Quote from: teslaalset on June 28, 2010, 05:29:00 AM
@ Omnibus, Broli,
I followed this thread partly. A few thoughts that I have with this RC example:
- What exactly is the output terminal in this circuit?
- It might be good to do a simulation by performing an 'old school' calculation and compare them with the real measurement results, so we could have a discussion on why there are differences between them.
I could do the calculation, but need to know the output terminal in this circuit case.
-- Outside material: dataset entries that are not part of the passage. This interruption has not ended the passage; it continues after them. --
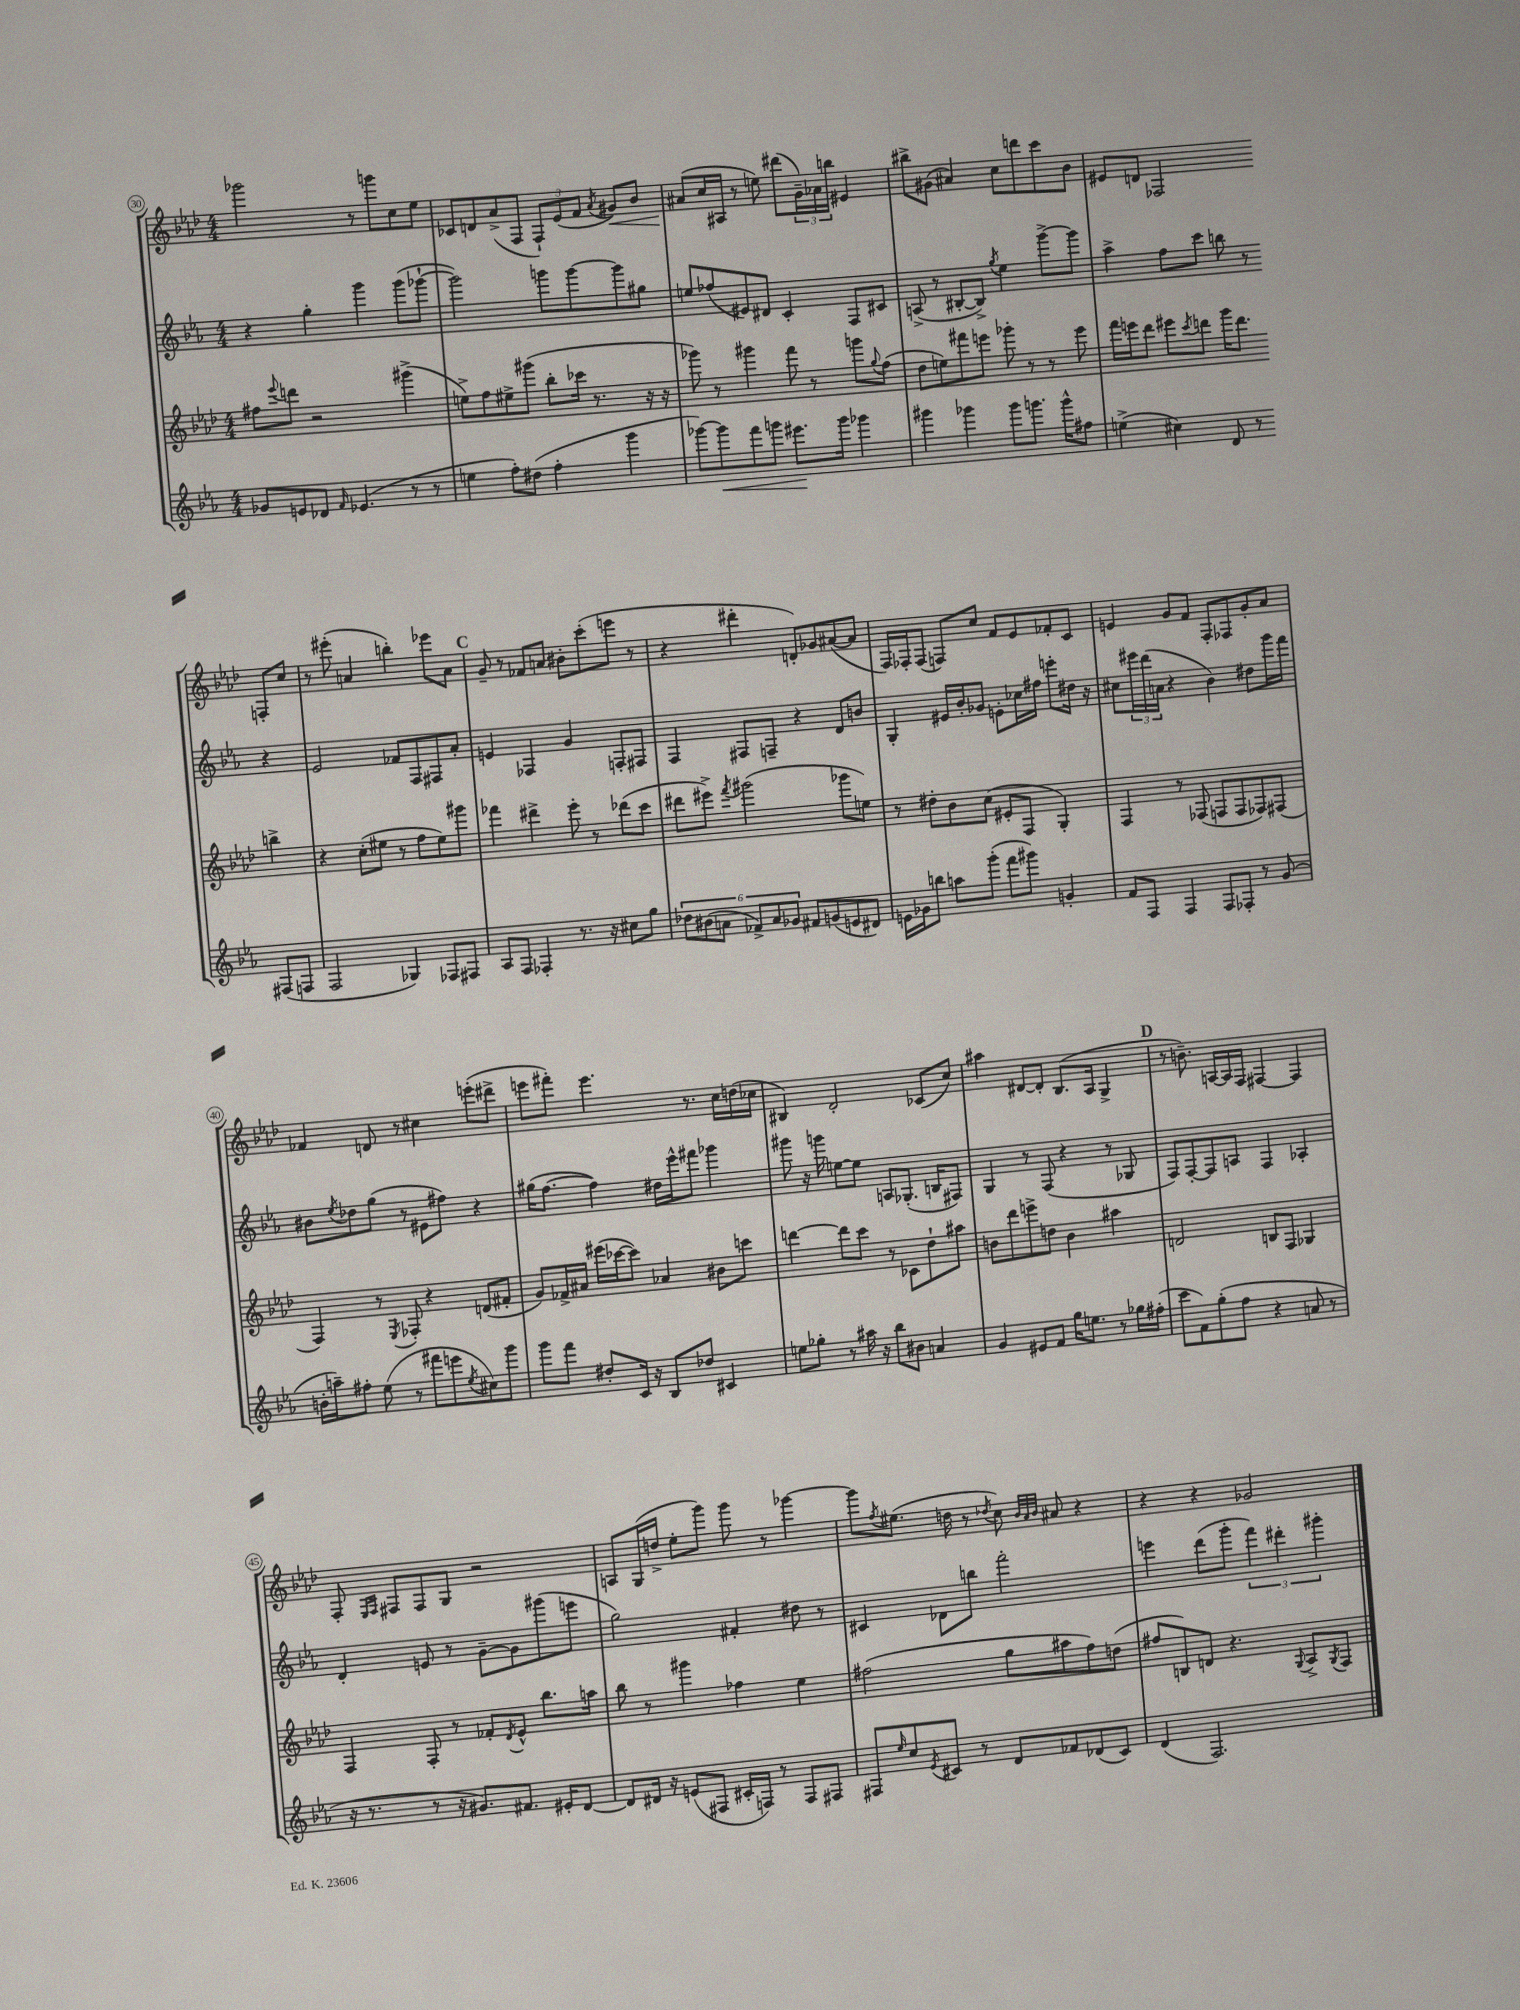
<<
\new StaffGroup <<
\new Staff = "s0" {
    \clef treble \key aes \major \numericTimeSignature \time 4/4
    ges'''2 r8 g'''8 c''8 ees''8 |
    ces'8 d'8 aes'8->( f8 \tuplet 3/2 { f8-!) ees'8( f'8 } \acciaccatura { aes'8 } gis'8\<) bes'8 |
    ais'8\!( c''16 ais16 r8 e''8) dis'''8( \tuplet 3/2 { g'16--) aes'16 b''16 } eis'4 |
    bis''8-> gis'8( ais'4) c''8 d'''8 c'''8 bes'8 |
    eis'8 d'8 fes2 f8-. c''8 |
    r8 eis'''8-.( a'4 b''4-.) ees'''8 a'8 |
    \mark \markup { \bold "C" } g'8-- r8 fes'8 a'8 bis'8-. c'''8-.( e'''8 r8 |
    r4 dis'''4-. d'8-.) ges'8 ais'8~( ais'8 |
    f16) fes16-. fes8( f8) c''8 f'8 ees'8 fes'8-. c'8 |
    e'4 g'8 f'8 f8-. fes8 g'8-. aes'8 |
    fes'4 d'8 r8 cis''4 e'''8-.( dis'''8-> |
    e'''8 fis'''8-.) e'''4. r8. c''16 d''16( ces''16 |
    bis4) des'2-. ces'8( c''8) |
    ais''4 dis'8~ dis'8-. bes8.( aes16 g4-> |
    \mark \markup { \bold "D" } r8 b'8.--) a16~ a16 f16 fis4~ fis4 |
    f8-. \grace { ees16 f16 } fis8 fis8 g8 r2 |
    a8 g16( d''16-> ees''8-. g'''8) g'''8 r8 ges'''4~ |
    ges'''8 \acciaccatura { f''8 } eis''8.( d''16 r8 \acciaccatura { des''8 } c''8) \grace { bes'32 aes'32 bes'32 } ais'8 r4 |
    r4 r4 ges'2 \bar "|." |
}
\new Staff = "s1" {
    \clef treble \key ees \major \numericTimeSignature \time 4/4
    r4 g''4-. g'''4 g'''8( ges'''8~-! |
    ges'''2) g'''8 g'''8~ g'''8 gis''8 |
    e''8 fes''8( eis'8) dis'8 c'4-. f8 cis'8 |
    a8->( r8 bis8~-. bis8->) \acciaccatura { g''8 } ees''4 g'''8~-> g'''8 |
    aes''4-> f''8 c'''8 b''8 r8 r4 |
    ees'2 fes'8 f8 fis8 aes'8-. |
    \mark \markup { \bold "C" } e'4 fes4 g'4 f8-. fis8 |
    f4 fis8 f8-- r4 d'8 b'8 |
    g4-. eis'16 bes'16-. ges'8 e'8-. ces''16 fis''16 e'''8-. dis''16 r16 |
    cis''8 \tuplet 3/2 { eis'''16 d'''16( a'16 } r4 bes'4) dis''8 g'''16 f'''16 |
    bis'8 \acciaccatura { ees''8 } des''8 g''8( r8 eis'8 fis''8) r4 |
    gis''16( f''8.~ f''4) dis''16 ees'''16-^ fis'''8 ges'''4 |
    gis'''8 r16 g'''16 e''8~ e''8 a8 ges8.-.( b16 fis8) |
    g4 r8 f8( r4 r8 ges8 |
    \mark \markup { \bold "D" } f8) f8~-. f8 a8 f4 aes4-. |
    d'4-. e'8 r8 g'8~-- g'8 gis'''8( e'''8 |
    g''2) fis'4-. dis''8 r8 |
    cis'4 des'8 b''8 f'''2-. |
    e'''4 d'''8( g'''8-. \tuplet 3/2 { f'''4) dis'''4-. gis'''4-. } \bar "|." |
}
\new Staff = "s2" {
    \clef treble \key aes \major \numericTimeSignature \time 4/4
    fis''8 \appoggiatura { ees'''8 } d'''8 r2 gis'''4->( |
    e''8->) f''8 eis''8-> gis'''8( bes''8-. ces'''16 r8. r16 r16 |
    ges'''8) r8 gis'''4 f'''8 r8 g'''8 \appoggiatura { g''8 } f''8( |
    des''8 e''8) fis'''8 e'''8 ges'''8-. r8 r8 e'''8 |
    f'''16 e'''16 des'''8 eis'''8 \acciaccatura { c'''8 } d'''8 g'''16 d'''8. b''4-> |
    r4 c''8-.( eis''8 r8 f''8 eis''8) gis'''8 |
    \mark \markup { \bold "C" } fes'''4 dis'''4-> ees'''8-. r8 des'''8( c'''8 |
    dis'''8 eis'''8->) \acciaccatura { f'''8 } gis'''2( ges'''8 e''8) |
    r8 dis''8-. bes'8 c''8( eis'8-. f8 g4-.) |
    f4 r8 fes8( f8 f8 fes8) fis8( |
    f4) r8 \acciaccatura { ees8 } fes8-. r4 d'8( fis'8-. |
    g'8) fes'16-> ais'16 eis'''16( ces'''16~ ces'''8) aes'4 bis'8 c'''8 |
    d'''4~ d'''8 c'''8 r8 ces'8 des''8-! ais''8 |
    b'8 des'''8 e'''8-> d''8 b'4 ais''4 |
    \mark \markup { \bold "D" } d'2 b8 f8 ges4 |
    f4 f8-. r8 fes'8-. \acciaccatura { des'8 } ees'8-^ bes''8. a''16 |
    bes''8 r8 gis'''4 fes''4 ees''4 |
    fis''2( g''8 ais''8 fis''8) d''8( |
    fis''8 b8) d'8 r4. \appoggiatura { g8 } aes8-> \acciaccatura { g8 } f8 \bar "|." |
}
\new Staff = "s3" {
    \clef treble \key ees \major \numericTimeSignature \time 4/4
    ges'8 e'8 des'8 \grace { f'16 } ees'4.( r8 r8 |
    e''4 f''8-.) dis''8( f''4-. g'''4 |
    ges'''8~) ges'''8\< f'''8 g'''8 eis'''8.\! g'''16 ges'''4 |
    gis'''4 ges'''4 ges'''8 g'''8. g'''16-^ fis''8 |
    e''4->( cis''4) d'8 r8 fis8( f8 |
    f2 ges4) fes8 fis8 |
    \mark \markup { \bold "C" } aes8 f8 fes4-. r8. r16 cis''8 g''8 |
    \tuplet 6/4 { des''8 bis'8( a'8 fes'8->) a'8 ges'8 } fis'8 g'8( e'8 dis'8) |
    e'16 ges'16 b''8 a''8 g'''8-.( f'''8 gis'''8) g'4-. |
    f'8 f8 f4 f8 fes8-. r8 g'8( |
    b'16-. a''16--) fis''8-. ees''8( r8 fis'''8 e'''8 \acciaccatura { ees''8 } cis''8) g'''8 |
    g'''8 f'''8 dis''8-. c'16 r16 bes8 des''8 cis'4 |
    e''8 ges''8-. r8 ais''16 r16 bes''8 bis'8 a'4 |
    g'4 eis'8 f'8 g''16 e''8. r8 ges''16 fis''16-.( |
    \mark \markup { \bold "D" } c'''8 f'8) g''8-.( f''8 r4 a'8 r8 |
    r16 r8. r8 r16 gis'8.) fis'8. eis'16-. d'8~ |
    d'8 dis'16 r16 e'8( fis8 cis'16-. f16) r8 f8 fis8 |
    fis8 \grace { ees''16 } c''8 \acciaccatura { ees'8 } cis'8 r8 d'8 fes'8 des'8( cis'8) |
    d'4( f2.) \bar "|." |
}
>>
>>
\layout { \context { \Score currentBarNumber = #30 \override BarNumber.stencil = #(make-stencil-circler 0.1 0.3 ly:text-interface::print) } }
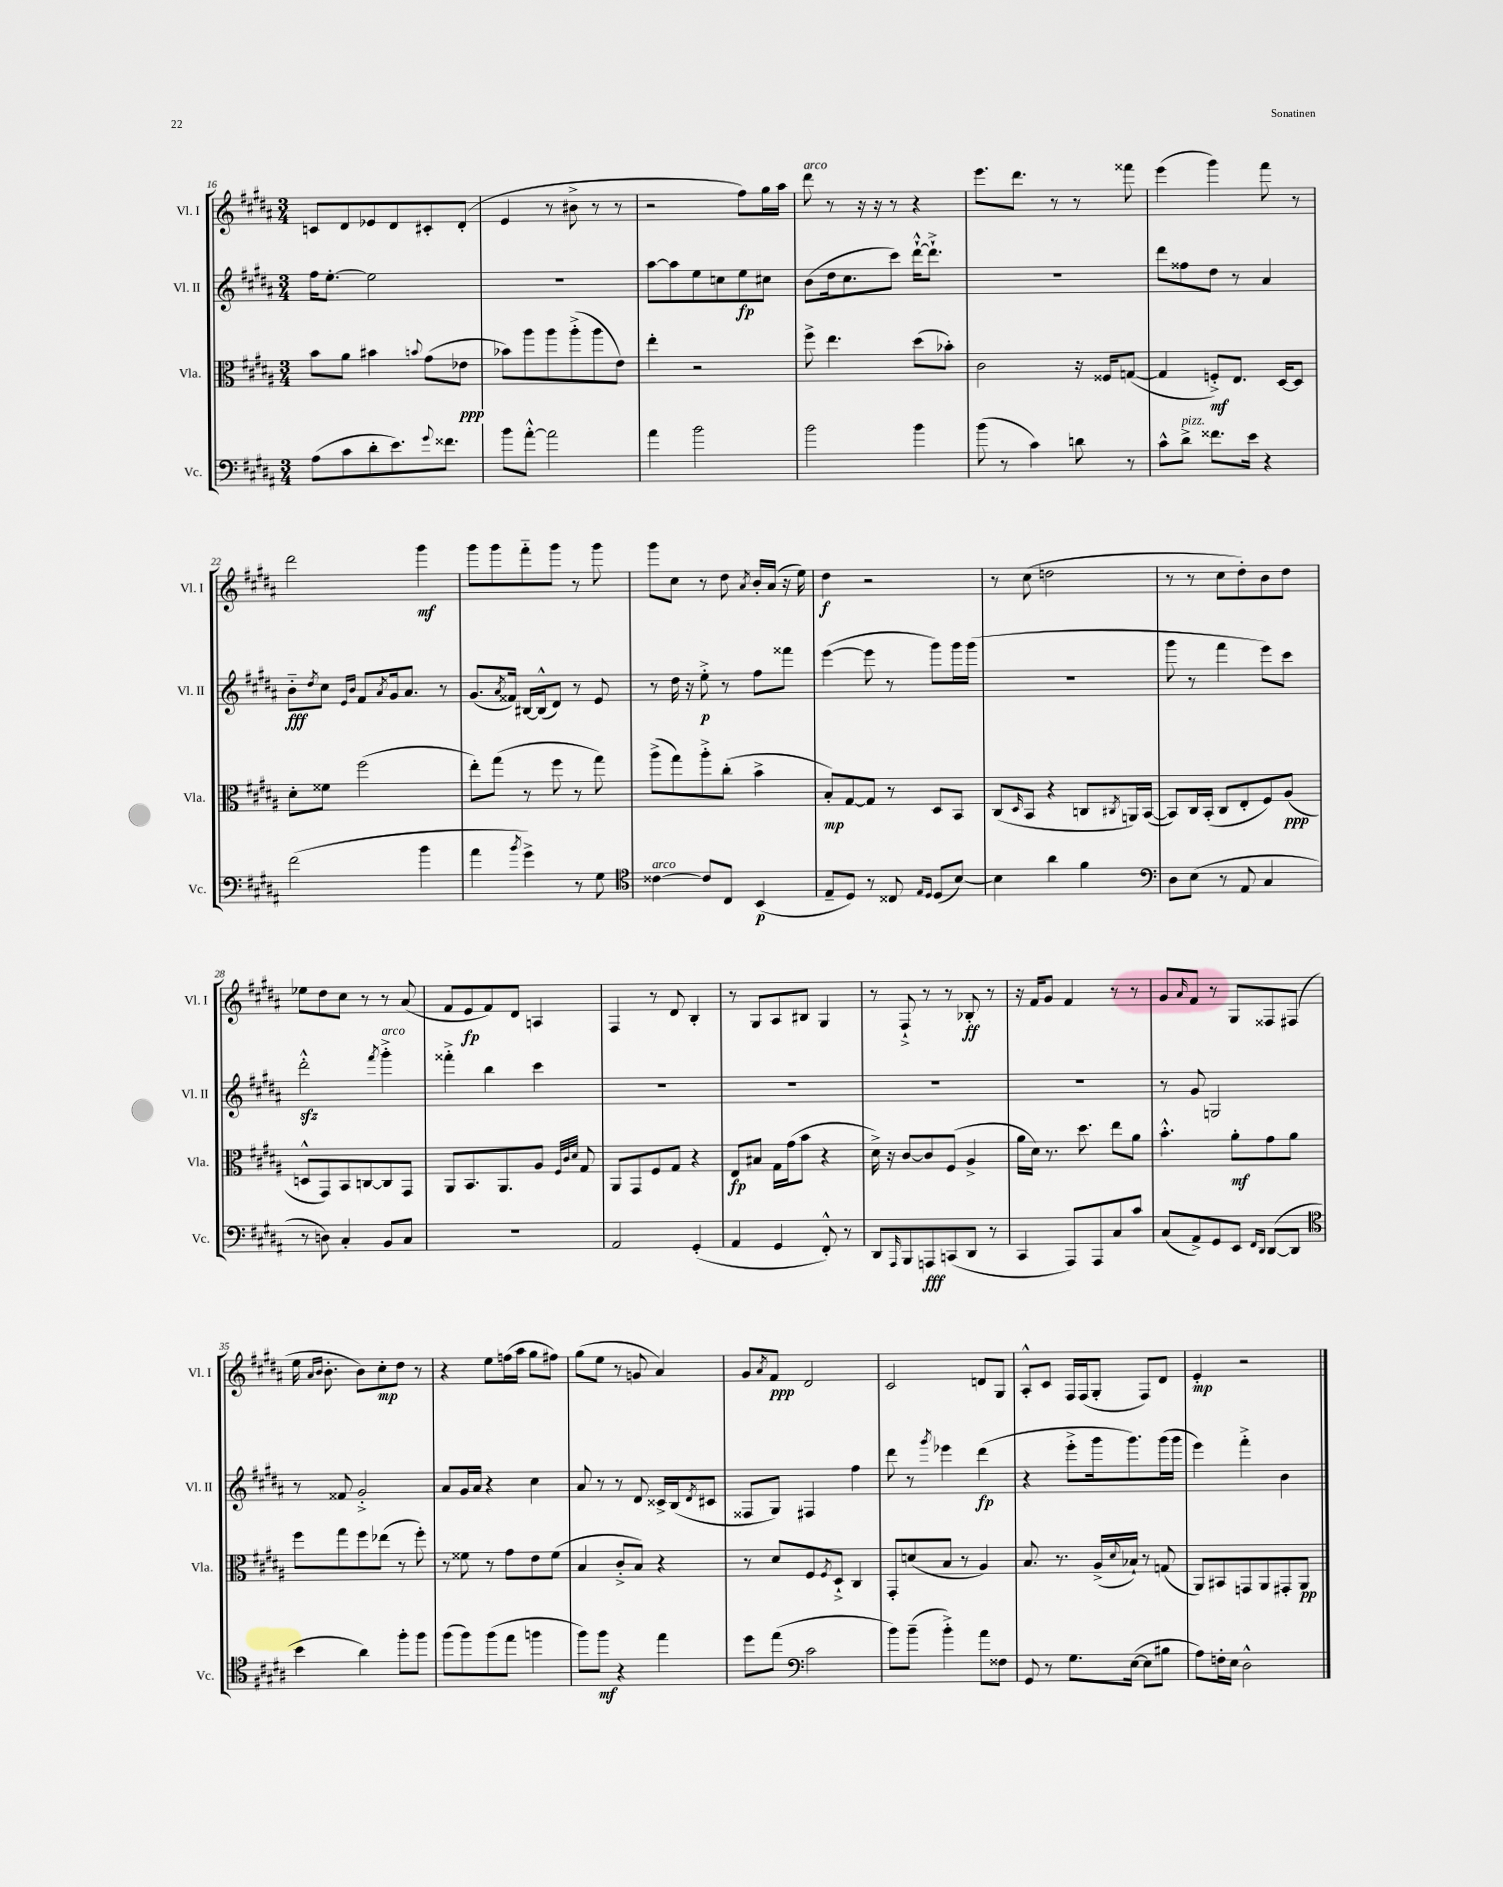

It would be great if you could do a sim with MathCAD or Mathematica. Unfortunately, I have them in New York and, as you know now I'm in Massachusetts, and don't have them here. Plot the waves with the parameters from the screen shots and and do the algebra and the integration. It's very curious that the effect could have been predicted purely theoretically, based on the properties of capacitors and resistors (RC circuit so far is only discussed in terms of being of filter but the power balance in such circuit has never been studied). That's interesting beyond words.

broli

Here's a simple LC tank I talked about

Quote
$ 1 1.0800000000000002E-9 22.512744558455275 50 4.37 43
r 304 96 512 96 0 0.1
s 208 96 304 96 0 1 false
w 512 368 304 368 0
c 512 96 512 368 0 1.0E-9 -7.34294588127192
l 304 96 304 368 0 4.8E-5 -0.08282465215064858
v 208 368 208 96 0 0 40.0 5.0 0.0 0.0 0.5
r 304 368 208 368 0 45.0
w 576 96 512 96 0
w 512 368 576 368 0
r 576 96 576 240 0 100.0
c 576 240 576 368 0 6.0E-11 -7.806576575717537
o 6 64 0 33 7.136238463529799E-5 9.134385233318143E-5 0 -1
o 3 64 0 34 40.0 0.05 1 -1
o 3 64 0 33 20.0 0.2 2 -1
o 9 64 0 33 0.3125 0.05 3 -1
h 1 4 3

copy that code and go to http://www.falstad.com/circuit/... then go to "file->import" and paste it.

If you hover your mouse on the traces it should show over which component it's measuring. I fine tuned the components so it oscillates at around 700kHz. The main LC tank current starts at 104.5mA pk-pk, which depends on the initial charge of the inductor through the battery and resistor. The RC circuit passes 6.7mA pk-pk.

This circuit should be a good starting point for pro simulations.

@omnibus:

What happens to the negative slope if the resistance of R was reduced? I could have sworn I just read what you said about it but couldn't find it anymore.